_文章の抜粋_.
=-=-=

彼は「PISAの結果はある時点の教育システムの一面を教えてくれる。しかし、学校システムがどのようなプロセスで成果を出してきたか、あるいはシステムの発展を支えたり妨げる可能性がある団体や組織を示すことはないし、そのようなことはできない。さらに、データは因果関係について何も教えはしない」といっています。つまり、データは一つの結果であり、そこでの成功したシステムがほかで同じように行ったからといって、同じような結果がでるわけではないということです。このことについて、アンドレアス氏は「国際調査の限界の一つだ」といっています。そして、「PISAの強みは、他のすべての人が取り組んでいることを各国に伝えることにある」というのです。問題はこれをどう生かしていくのかです。

=-=-=

_課題 A_.
PISAについての文章を読んで、次の問いに答えてください。
(i) PISAの結果は、ある時点の教育システムの何を教えてくれるとされていますか。
(ii) データは何について何も教えないと書かれていますか。
(iii) アンドレアス氏は、PISAの強みは何にあると言っていますか。
_課題 B_. PISAについての文章のうち、「彼は「PISAの結果はある時」という言葉を含むところで始まり、「をどう生かしていくのかです。」で終わる部分を、一字も変えずにそのまま繰り返してください。
_課題 C_. PISAについての文章を、最後の文のあとから書き進めてください。
次の行は使わなくて大丈夫です。

_項目の列挙データ_.
=-=-=

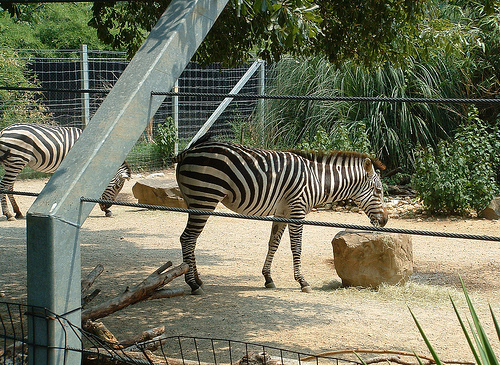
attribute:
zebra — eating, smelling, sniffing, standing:
[177, 138, 428, 247]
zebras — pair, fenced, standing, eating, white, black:
[15, 131, 403, 247]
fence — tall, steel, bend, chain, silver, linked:
[172, 76, 272, 139]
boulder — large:
[46, 54, 180, 166]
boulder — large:
[349, 235, 420, 301]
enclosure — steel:
[37, 51, 281, 143]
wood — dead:
[109, 269, 188, 317]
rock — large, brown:
[348, 233, 408, 269]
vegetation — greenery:
[384, 113, 498, 182]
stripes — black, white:
[223, 157, 307, 195]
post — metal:
[70, 42, 101, 123]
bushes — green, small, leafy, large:
[367, 61, 480, 207]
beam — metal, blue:
[30, 149, 131, 342]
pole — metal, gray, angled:
[62, 40, 107, 159]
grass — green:
[135, 126, 351, 162]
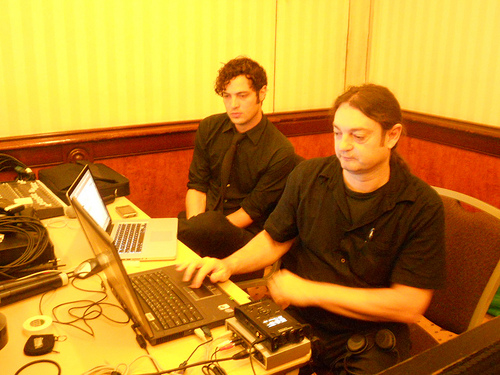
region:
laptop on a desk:
[72, 206, 230, 346]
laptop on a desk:
[75, 160, 180, 256]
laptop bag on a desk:
[50, 155, 125, 187]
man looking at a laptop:
[263, 76, 444, 306]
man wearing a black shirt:
[266, 78, 444, 324]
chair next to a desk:
[438, 175, 493, 340]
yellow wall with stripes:
[50, 73, 147, 121]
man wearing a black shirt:
[182, 33, 286, 208]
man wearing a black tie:
[187, 43, 276, 222]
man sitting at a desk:
[179, 40, 274, 222]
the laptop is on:
[49, 154, 196, 294]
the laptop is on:
[59, 132, 179, 250]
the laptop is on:
[75, 180, 140, 250]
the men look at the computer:
[180, 54, 441, 374]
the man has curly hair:
[216, 58, 268, 97]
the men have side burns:
[253, 92, 386, 145]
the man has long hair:
[335, 86, 411, 173]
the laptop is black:
[70, 200, 245, 334]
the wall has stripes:
[0, 3, 499, 140]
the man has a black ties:
[208, 129, 245, 218]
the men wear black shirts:
[188, 112, 446, 325]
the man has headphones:
[337, 333, 399, 369]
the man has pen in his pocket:
[364, 226, 375, 244]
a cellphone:
[115, 198, 149, 229]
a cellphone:
[112, 197, 166, 245]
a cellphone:
[110, 185, 141, 229]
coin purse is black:
[27, 328, 42, 353]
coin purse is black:
[37, 332, 49, 359]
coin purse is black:
[34, 345, 56, 357]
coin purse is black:
[33, 342, 50, 350]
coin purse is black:
[27, 340, 43, 350]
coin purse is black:
[38, 337, 47, 354]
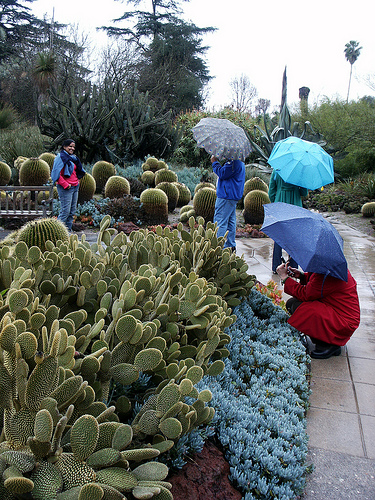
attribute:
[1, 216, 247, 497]
cacti — round, short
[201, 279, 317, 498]
succulents — green 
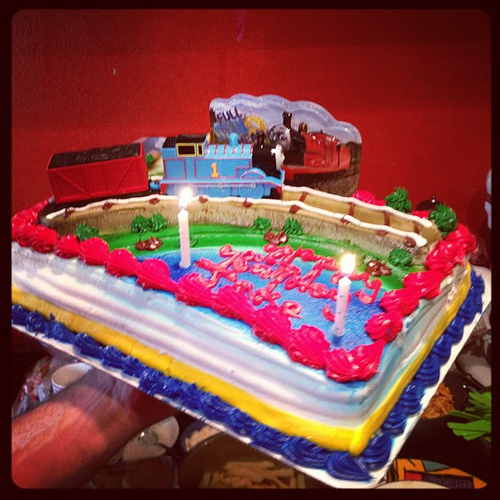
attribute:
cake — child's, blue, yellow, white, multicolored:
[8, 90, 494, 489]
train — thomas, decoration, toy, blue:
[157, 130, 294, 205]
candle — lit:
[174, 186, 199, 272]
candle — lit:
[327, 251, 360, 341]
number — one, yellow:
[206, 158, 224, 183]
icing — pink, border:
[12, 195, 480, 386]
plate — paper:
[368, 454, 495, 491]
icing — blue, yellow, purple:
[10, 264, 487, 483]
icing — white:
[10, 236, 474, 431]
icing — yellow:
[10, 259, 474, 459]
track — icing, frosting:
[41, 172, 442, 255]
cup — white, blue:
[47, 360, 99, 397]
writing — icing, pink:
[189, 241, 384, 324]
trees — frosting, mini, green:
[73, 182, 457, 272]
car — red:
[41, 134, 152, 210]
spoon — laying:
[136, 427, 187, 460]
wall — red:
[11, 8, 495, 353]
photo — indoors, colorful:
[1, 0, 500, 499]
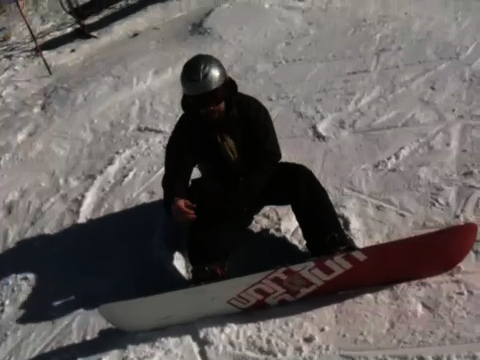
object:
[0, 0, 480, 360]
tracks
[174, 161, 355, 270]
legs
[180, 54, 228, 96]
helmet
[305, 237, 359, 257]
boot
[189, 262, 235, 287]
foot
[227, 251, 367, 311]
logo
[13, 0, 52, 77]
pole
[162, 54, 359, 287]
man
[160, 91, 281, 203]
coat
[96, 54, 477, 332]
snow suit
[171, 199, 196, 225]
hand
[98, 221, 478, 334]
side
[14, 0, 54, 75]
stick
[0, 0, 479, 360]
ground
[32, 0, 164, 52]
shadow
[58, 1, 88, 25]
stick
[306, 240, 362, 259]
foot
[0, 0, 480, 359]
snow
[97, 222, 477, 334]
snowboard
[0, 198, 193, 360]
shadow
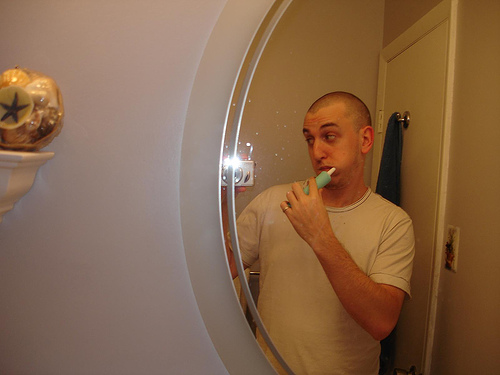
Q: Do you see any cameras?
A: Yes, there is a camera.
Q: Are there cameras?
A: Yes, there is a camera.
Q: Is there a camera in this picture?
A: Yes, there is a camera.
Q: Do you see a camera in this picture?
A: Yes, there is a camera.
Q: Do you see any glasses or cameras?
A: Yes, there is a camera.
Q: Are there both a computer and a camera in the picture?
A: No, there is a camera but no computers.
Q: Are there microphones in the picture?
A: No, there are no microphones.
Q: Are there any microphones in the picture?
A: No, there are no microphones.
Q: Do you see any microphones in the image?
A: No, there are no microphones.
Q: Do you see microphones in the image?
A: No, there are no microphones.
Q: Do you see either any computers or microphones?
A: No, there are no microphones or computers.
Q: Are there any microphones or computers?
A: No, there are no microphones or computers.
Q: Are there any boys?
A: No, there are no boys.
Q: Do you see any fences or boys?
A: No, there are no boys or fences.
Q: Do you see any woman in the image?
A: No, there are no women.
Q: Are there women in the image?
A: No, there are no women.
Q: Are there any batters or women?
A: No, there are no women or batters.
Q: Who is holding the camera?
A: The man is holding the camera.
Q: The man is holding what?
A: The man is holding the camera.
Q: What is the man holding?
A: The man is holding the camera.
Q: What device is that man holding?
A: The man is holding the camera.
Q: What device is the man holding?
A: The man is holding the camera.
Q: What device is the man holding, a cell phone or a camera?
A: The man is holding a camera.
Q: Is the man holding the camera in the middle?
A: Yes, the man is holding the camera.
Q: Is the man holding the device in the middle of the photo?
A: Yes, the man is holding the camera.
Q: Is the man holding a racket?
A: No, the man is holding the camera.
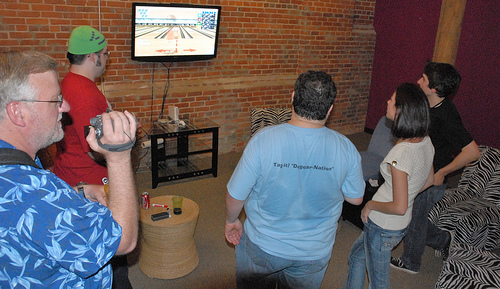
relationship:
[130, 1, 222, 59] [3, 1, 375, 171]
television on wall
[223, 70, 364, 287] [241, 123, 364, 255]
man in shirt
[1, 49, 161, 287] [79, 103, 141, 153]
man holding camera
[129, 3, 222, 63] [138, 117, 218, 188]
tv on tv stand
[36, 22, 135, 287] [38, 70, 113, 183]
man wears shirt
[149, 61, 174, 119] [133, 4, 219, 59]
cords hanging from television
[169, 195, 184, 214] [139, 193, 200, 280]
drink on table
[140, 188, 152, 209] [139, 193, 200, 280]
can on table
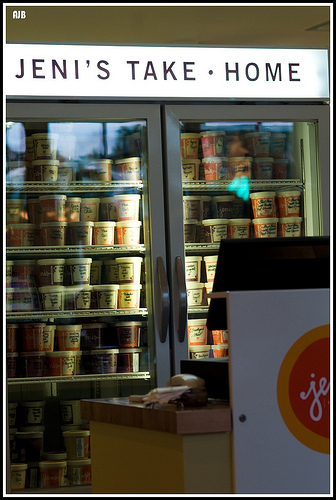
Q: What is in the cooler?
A: Ice cream.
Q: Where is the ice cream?
A: In the cooler.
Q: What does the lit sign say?
A: Jeni's Take Home.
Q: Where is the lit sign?
A: Above the cooler.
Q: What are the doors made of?
A: Glass.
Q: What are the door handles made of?
A: Metal.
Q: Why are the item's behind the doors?
A: To keep them cool.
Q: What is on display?
A: Ice cream.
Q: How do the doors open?
A: With the handles.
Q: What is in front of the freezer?
A: A white cashier's stand.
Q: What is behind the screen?
A: A glass case containing the ice cream.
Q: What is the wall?
A: This is a store refrigerator.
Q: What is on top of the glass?
A: A white sign on the front of the refrigerator.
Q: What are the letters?
A: The letters are black.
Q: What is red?
A: Sign.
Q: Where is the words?
A: Above the case.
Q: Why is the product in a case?
A: To keep frozen.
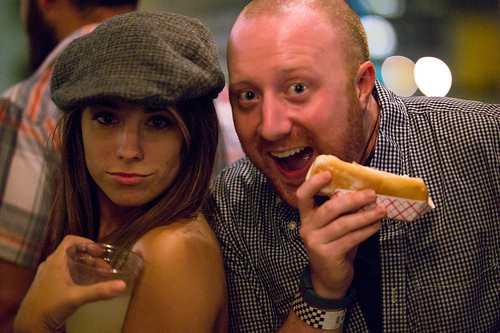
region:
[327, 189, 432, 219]
A small basket holding the hotdog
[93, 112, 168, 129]
The eyes of the woman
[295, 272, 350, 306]
The man is wearing a watch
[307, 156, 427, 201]
A hotdog in the basket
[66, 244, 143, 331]
A plastic cup full of a beverage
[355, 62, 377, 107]
The left ear of the man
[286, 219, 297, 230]
A button on the shirt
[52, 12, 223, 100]
The woman is wearing a hat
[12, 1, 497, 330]
A woman standing next to a man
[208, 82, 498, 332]
The man is wearing a dress shirt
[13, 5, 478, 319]
a man and woman smiling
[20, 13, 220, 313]
a woman holding a beverage in her hand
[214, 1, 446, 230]
a man holding a hotdog in his hand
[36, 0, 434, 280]
a man and woman leaning against each other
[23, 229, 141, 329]
a hand holding a beverage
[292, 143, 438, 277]
a hand holding a hotdog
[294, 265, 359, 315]
the band of a watch around a wrist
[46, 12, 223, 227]
a woman wearing a cap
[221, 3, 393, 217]
the head of a man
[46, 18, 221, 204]
the head of a woman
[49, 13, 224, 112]
the hat on the woman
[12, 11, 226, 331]
the woman wearing the hat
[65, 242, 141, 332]
the cup in the woman's hand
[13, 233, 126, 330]
the woman's hand holding the cup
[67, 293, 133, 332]
the liquid in the cup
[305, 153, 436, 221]
the food in the man's hand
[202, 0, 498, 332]
the man holding the food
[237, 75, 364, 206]
the hair on the man's face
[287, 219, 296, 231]
the button the man's shirt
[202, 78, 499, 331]
the shirt on the man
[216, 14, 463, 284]
man holding a hotdog sandwich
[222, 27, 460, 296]
man holding a hotdog sandwich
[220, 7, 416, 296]
man holding a hotdog sandwich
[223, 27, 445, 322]
man holding a hotdog sandwich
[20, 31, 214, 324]
girl holding a cup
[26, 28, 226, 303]
girl holding a cup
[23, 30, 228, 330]
girl holding a cup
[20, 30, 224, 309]
girl holding a cup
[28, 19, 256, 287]
girl holding a cup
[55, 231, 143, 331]
Woman holding a cup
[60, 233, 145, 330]
Woman is holding a cup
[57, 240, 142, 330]
Woman is holding a plastic cup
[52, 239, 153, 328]
Woman holding a clear cup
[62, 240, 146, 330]
Woman is holding a clear cup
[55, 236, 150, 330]
Woman holding a clear plastic cup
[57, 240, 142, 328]
Woman is holding a clear plastic cup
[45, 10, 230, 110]
Woman wearing a hat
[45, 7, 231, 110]
Woman is wearing a hat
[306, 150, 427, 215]
a large white hot dog bun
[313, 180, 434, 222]
a red and white container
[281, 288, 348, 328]
black and white bracelet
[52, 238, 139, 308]
glass in a woman's hand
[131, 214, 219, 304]
shoulder of a woman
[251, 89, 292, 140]
nose of a man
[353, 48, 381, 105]
ear of a man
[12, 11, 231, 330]
woman wearing gray hat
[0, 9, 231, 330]
woman holding half full glass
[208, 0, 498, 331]
smiling man holding hot dog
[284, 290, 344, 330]
an wearing black and white bracelet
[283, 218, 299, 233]
button in front of shirt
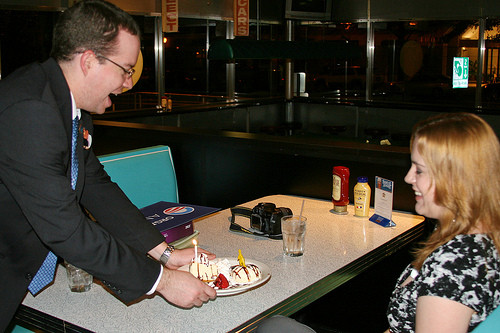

=-=-=

_回答 A_.
(i) 教育システムの一面
(ii) 因果関係
(iii) 他のすべての人が取り組んでいることを各国に伝えること

_回答 B_.
彼は「PISAの結果はある時点の教育システムの一面を教えてくれる。しかし、学校システムがどのようなプロセスで成果を出してきたか、あるいはシステムの発展を支えたり妨げる可能性がある団体や組織を示すことはないし、そのようなことはできない。さらに、データは因果関係について何も教えはしない」といっています。つまり、データは一つの結果であり、そこでの成功したシステムがほかで同じように行ったからといって、同じような結果がでるわけではないということです。このことについて、アンドレアス氏は「国際調査の限界の一つだ」といっています。そして、「PISAの強みは、他のすべての人が取り組んでいることを各国に伝えることにある」というのです。問題はこれをどう生かしていくのかです。

_回答 C_.
このことはどんなことでも言えるのかもしれません。以前、保育にあたってある先生からアドバイスをもらいました。保育をかえるにあたって、私は「真似」をすることにすごく抵抗がありました。その時に、相談に乗ってくれた先生は「じゃ、ゴルフをするときに、有名な選手の教則本を見て練習をすることと、我流で練習する人、どちらがうまくなる?」と質問されました。「もちろん、教則本を見る人の方がうまくなるでしょう。でも、あなたがうまくなっても、その有名選手になることはできません。それが独自性として出てくるのです」と言われました。

 

「いくら練習してもその人にはなれない。だけど、教則本を読むことで上達は早い。」問題は、教則本を見たとしても、その中で自分なりに消化し、形にしていくためには柔軟な姿勢が求められ、その変化が独自性として見えてくるのです。PISAの調査の利用方法もそれと同じことが言えます。PISAの成績が良い国をただ真似てもそれは「模倣」ではなく、「猿真似」なのです。これは保育においても、育児においても、そうであると思います。ある教育方法が良いからといって、それを鵜呑みに行うことはあまりよくありません。大切なことはその中にある「意図を汲む」ことです。「いったいそれが何のために行う必要があるのか」を予測しなければいけません。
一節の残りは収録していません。